Selected excerpt
* * * * * * * * *

Airdate: 8 April, 1990

To start things off by noting that Twin Peaks was the weirdest thing to ever air on American television at the time of its 1990 premiere is to engage in the laziest of clichés. But the thing is, it was. Certain episodes probably still are, for that matter. The only thing I can think of that matches Twin Peaks at its most outlandish for sheer full-body weirdness is the 1968 series finale of the British show The Prisoner, and I'd stack the dreamy musings of David Lynch against The Prisoner's pop psychedelia any day.

At the level of narrative, at the level of content, Twin Peaks isn't all that novel. A fast-talking urbanite cop is called in to a small town to investigate a horrendous crime; he discovers in the process that the homey, jes' folks environment that initially strikes him as such a beatific rural wonderland is, in fact, a simmering pit of cruelty and amoral barbarity. Twin Peaks didn't invent this; this isn't even the first time that David Lynch explored the "small towns harbor venomous secrets" motif in a project he made with star Kyle MacLachlan (Blue Velvet preceded Twin Peaks by four years). But I still think this is as good a treatment as we've ever been given: the television format helps with that, letting us sink into the quirky, colorful town of Twin Peaks, WA week after week like a warm bubble bath, only to find after a while that somebody filled the tub with eels. Part of it is simply the assemblage of talent: for something so singular in its tone, Twin Peaks lucked out by finding such a huge ensemble who could all meet Lynch and Mark Frost's writing, and when necessary the writing of their collaborators (though this is a show inordinately sensitive to losing its two main creators, even for the space of an episode), with only a couple weak cast members.

* * * * * * * * *

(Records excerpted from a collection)
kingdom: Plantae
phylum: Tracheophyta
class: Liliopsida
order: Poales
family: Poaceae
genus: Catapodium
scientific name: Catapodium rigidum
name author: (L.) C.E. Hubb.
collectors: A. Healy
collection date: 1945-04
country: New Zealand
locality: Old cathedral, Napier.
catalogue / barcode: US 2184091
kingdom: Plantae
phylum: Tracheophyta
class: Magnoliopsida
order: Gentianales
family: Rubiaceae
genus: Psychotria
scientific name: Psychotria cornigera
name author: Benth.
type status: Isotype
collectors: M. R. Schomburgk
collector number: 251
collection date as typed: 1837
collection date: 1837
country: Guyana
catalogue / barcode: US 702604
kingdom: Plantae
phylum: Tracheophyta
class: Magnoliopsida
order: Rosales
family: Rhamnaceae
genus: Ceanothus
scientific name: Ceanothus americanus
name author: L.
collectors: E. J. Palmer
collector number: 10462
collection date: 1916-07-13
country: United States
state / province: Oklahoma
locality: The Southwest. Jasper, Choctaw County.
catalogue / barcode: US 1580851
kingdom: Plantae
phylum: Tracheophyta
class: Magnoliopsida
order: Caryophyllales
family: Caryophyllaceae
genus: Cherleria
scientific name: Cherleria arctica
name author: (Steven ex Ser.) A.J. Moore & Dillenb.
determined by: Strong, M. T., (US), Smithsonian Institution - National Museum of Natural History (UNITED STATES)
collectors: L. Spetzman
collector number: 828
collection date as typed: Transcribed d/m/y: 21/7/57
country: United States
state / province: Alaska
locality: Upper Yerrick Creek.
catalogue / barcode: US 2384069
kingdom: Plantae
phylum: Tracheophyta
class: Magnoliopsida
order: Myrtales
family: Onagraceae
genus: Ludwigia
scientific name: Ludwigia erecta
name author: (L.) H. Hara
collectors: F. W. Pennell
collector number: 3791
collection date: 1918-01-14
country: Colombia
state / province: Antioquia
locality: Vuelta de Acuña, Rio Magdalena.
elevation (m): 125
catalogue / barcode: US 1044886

* * * * * * * * *

Problem set
1 - Decide whether each statement agrees with the Twin Peaks review, answering yes or no and quoting the words of the text that settle it. (a) Blue Velvet came out four years before Twin Peaks. (b) The review calls Twin Peaks novel at the level of narrative. (c) The series finale of The Prisoner aired in 1968.
2 - Update the Twin Peaks review from "To start things" to "psychedelia any day.", putting "bizarre" in place of "outlandish".

Task responses
1 -
(a) Yes: "Blue Velvet preceded Twin Peaks by four years"
(b) No: "Twin Peaks isn't all that novel"
(c) Yes: "the 1968 series finale of the British show The Prisoner"

2 -
To start things off by noting that Twin Peaks was the weirdest thing to ever air on American television at the time of its 1990 premiere is to engage in the laziest of clichés. But the thing is, it was. Certain episodes probably still are, for that matter. The only thing I can think of that matches Twin Peaks at its most bizarre for sheer full-body weirdness is the 1968 series finale of the British show The Prisoner, and I'd stack the dreamy musings of David Lynch against The Prisoner's pop psychedelia any day.